Problem set
#1 From the passage on press coverage of Singapore's general election, list every wording that appears inside quotation marks, in the order it occurs.
#2 Extend the passage on press coverage of Singapore's general election, picking up after its final sentence.

Passage provided

-- Opening Marker --

SINGAPORE’S controlled media has come under criticism for the way it covered the campaign leading to last Saturday’s general election. While Singaporeans were still pondering on which party to give their votes to, many had already cast a negative vote for what they perceived to be biased, lop-sided press coverage.
A frequent charge was that the amount of space and time given by the national press and TV in this election was overwhelmingly in favour of the ruling People’s Action Party (PAP). Some of it was slanted to its favour. Much of what the opposition candidates did or said, on the other hand, was either ignored or under-reported. The national media made little effort to project an even-handed approach or treat both the ruling PAP and its political rivals as equal entities. There was hardly any mention of figures or photographs of the huge crowds attending their rallies.
Already viewed as underdogs, the struggling candidates may have benefited from a public backlash, a perception that they are victims of media bias. “I am not interested in politics, but I don’t like the media reporting. It’s Third World standard, similar to propaganda,” proclaimed an online letter. “I’d like to voice my discontent at the way the Singapore media reports the election. I am extremely disappointed by the way the media does its work,” another said.
It began on nomination day when the official Channel News Asia gave such an overwhelming coverage to the ruling party that it prompted some critics to name it “Channel PAP”. Subsequent days were hardly any better. “Day in and night out, it’s all about the ruling party; some 80% or more coverage was given to its side of the story,” Grunt complained. More than 100 letters from readers, many of them believed to be sympathetic to the opposition, have not been published partly because of insufficient space.

-- Closing Marker --

(Saved data entries)
-- Opening Marker --

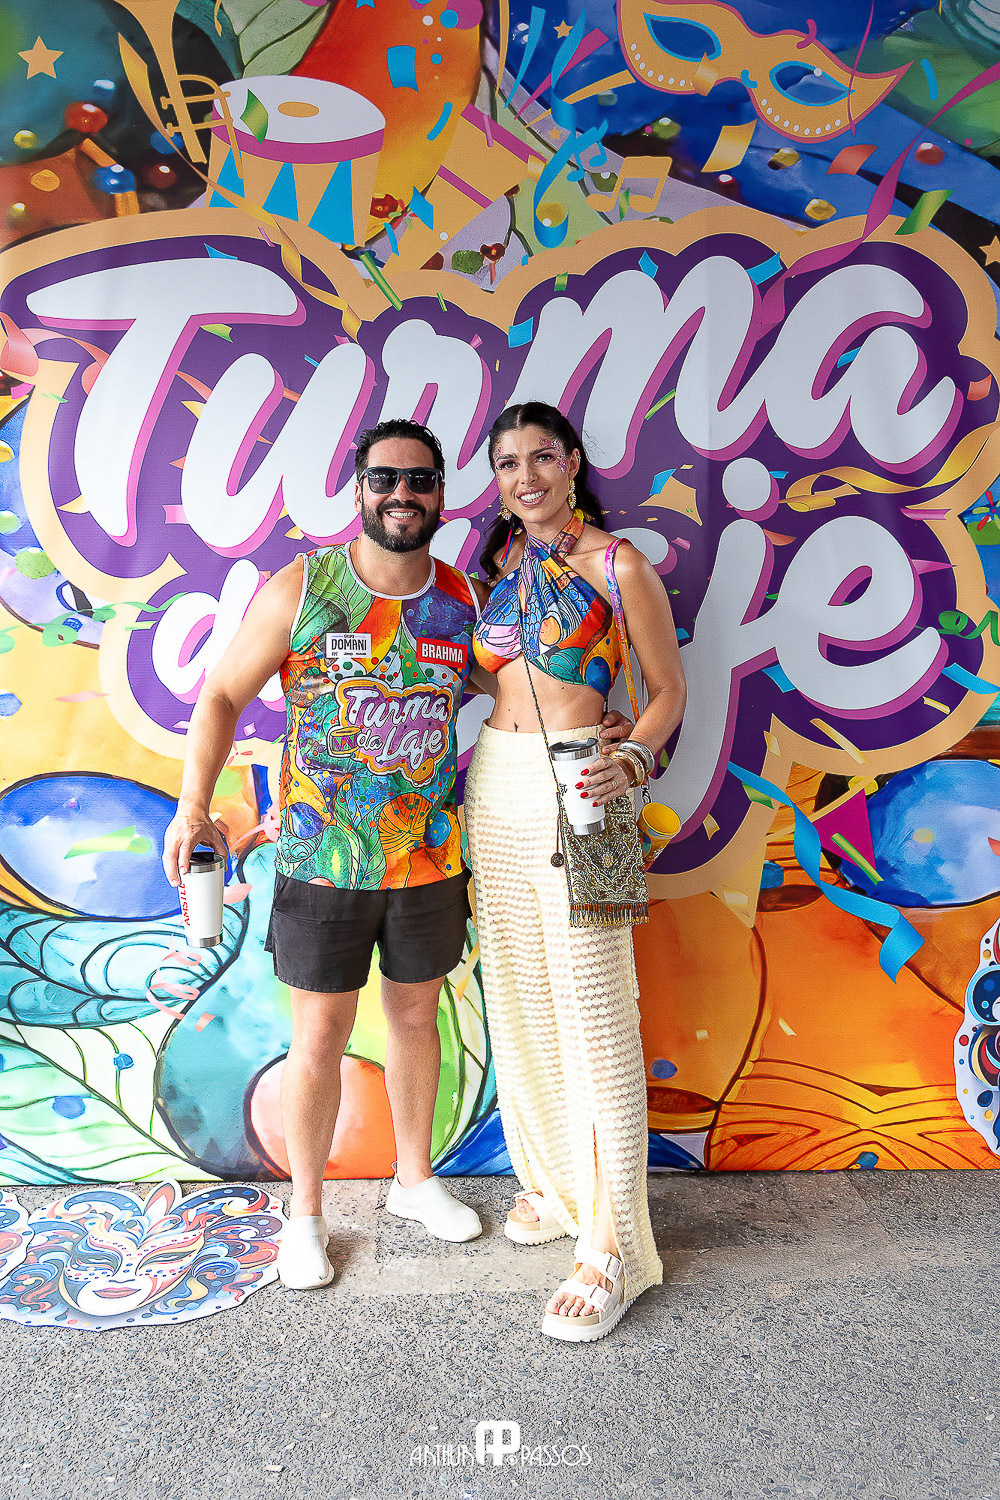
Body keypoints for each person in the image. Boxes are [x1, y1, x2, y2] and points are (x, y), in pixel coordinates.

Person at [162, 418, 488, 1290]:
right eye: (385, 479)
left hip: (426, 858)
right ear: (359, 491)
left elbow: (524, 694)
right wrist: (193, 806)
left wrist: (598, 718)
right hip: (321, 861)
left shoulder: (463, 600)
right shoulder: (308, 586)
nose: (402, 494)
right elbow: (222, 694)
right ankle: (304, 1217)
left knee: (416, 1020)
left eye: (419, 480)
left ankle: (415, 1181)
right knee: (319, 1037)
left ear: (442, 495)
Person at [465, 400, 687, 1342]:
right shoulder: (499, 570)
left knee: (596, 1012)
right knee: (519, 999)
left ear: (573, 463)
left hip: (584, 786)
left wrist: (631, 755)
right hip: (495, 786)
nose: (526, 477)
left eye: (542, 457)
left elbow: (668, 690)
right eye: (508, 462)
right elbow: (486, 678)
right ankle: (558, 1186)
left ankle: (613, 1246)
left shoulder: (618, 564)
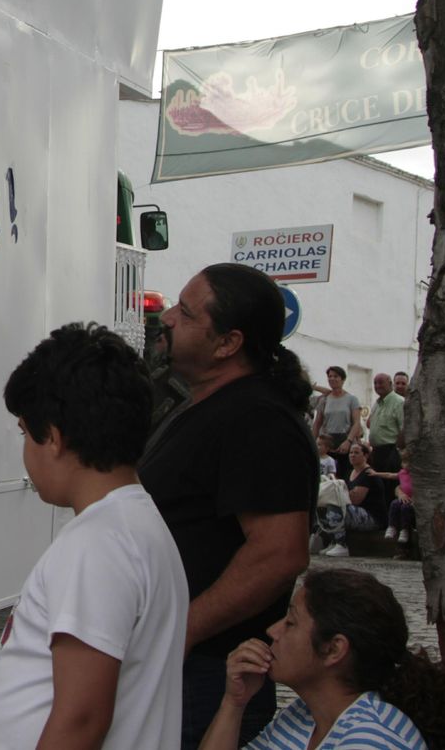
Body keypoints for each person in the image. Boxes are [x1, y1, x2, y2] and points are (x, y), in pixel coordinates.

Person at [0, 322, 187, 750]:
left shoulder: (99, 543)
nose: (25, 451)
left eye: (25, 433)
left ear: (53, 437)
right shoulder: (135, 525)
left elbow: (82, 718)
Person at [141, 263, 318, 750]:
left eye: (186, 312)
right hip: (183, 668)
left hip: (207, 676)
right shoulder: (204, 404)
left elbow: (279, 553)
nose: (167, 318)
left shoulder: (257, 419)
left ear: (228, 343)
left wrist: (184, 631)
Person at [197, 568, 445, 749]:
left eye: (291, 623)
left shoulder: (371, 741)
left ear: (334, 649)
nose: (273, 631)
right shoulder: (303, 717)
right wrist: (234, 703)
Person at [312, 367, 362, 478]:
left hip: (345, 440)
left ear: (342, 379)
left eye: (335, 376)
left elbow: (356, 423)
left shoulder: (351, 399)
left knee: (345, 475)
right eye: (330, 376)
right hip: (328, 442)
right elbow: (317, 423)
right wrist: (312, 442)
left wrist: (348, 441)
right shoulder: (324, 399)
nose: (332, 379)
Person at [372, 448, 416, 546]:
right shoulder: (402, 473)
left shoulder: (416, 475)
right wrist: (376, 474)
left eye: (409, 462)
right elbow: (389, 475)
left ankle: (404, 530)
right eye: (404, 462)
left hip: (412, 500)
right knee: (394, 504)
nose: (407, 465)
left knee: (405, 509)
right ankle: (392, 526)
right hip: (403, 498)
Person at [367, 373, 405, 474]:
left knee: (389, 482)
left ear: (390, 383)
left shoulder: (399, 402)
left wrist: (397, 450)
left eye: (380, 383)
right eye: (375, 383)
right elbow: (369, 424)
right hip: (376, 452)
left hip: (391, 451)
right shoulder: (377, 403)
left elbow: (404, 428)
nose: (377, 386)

-- Closing Marker --

Responses per task
#1
1. “I am not interested in politics, but I don’t like the media reporting. It’s Third World standard, similar to propaganda,”
2. “I’d like to voice my discontent at the way the Singapore media reports the election. I am extremely disappointed by the way the media does its work,”
3. “Channel PAP”
4. “Day in and night out, it’s all about the ruling party; some 80% or more coverage was given to its side of the story,”

#2
Unlike other developed nations, Singapore has never been renowned for objective journalism. Its pro-government newspapers and TV rarely see the need to be even-handed in political coverage.
So why is the criticism so vocal this time? For one thing, the slant was more than before, possibly because the PAP was under the strongest challenge in 20 years. But the main reason could be the changing electorate, younger Singaporeans who see a fair media as crucial for democracy, concepts not always shared by the government. This has driven many people to hear for themselves what the opposition parties had to say, adding to the huge rallies.
“I have to go because the press is unlikely to report very much of it,” an undergraduate explained. Many were also compelled to rely on the internet. This has been described as Singapore’s first internet election. “It gave people who didn’t attend the rallies information they didn’t have in past elections. “The PAP move to control the internet just before the elections failed completely because it was ignored,” an observer said.
About 40% of voters were born after 1965, the year of independence, the vast majority being web-connected. What The Straits Times and CNA did not provide, the internet did – citizens’ reports, videos and photographs of rallies were widely available despite a ban on political weblogs. Pictures of huge opposition rallies, which were published in Malaysia, never saw the light of day in Singapore’s official media outside the websites. Two of the websites were started recently just to accommodate photos and videos of rallies. Most of Singapore’s dozen or so online forums and the political blogs reported a substantial increase in visitors. In global search engines, the subject “Singapore election” was among the top entries.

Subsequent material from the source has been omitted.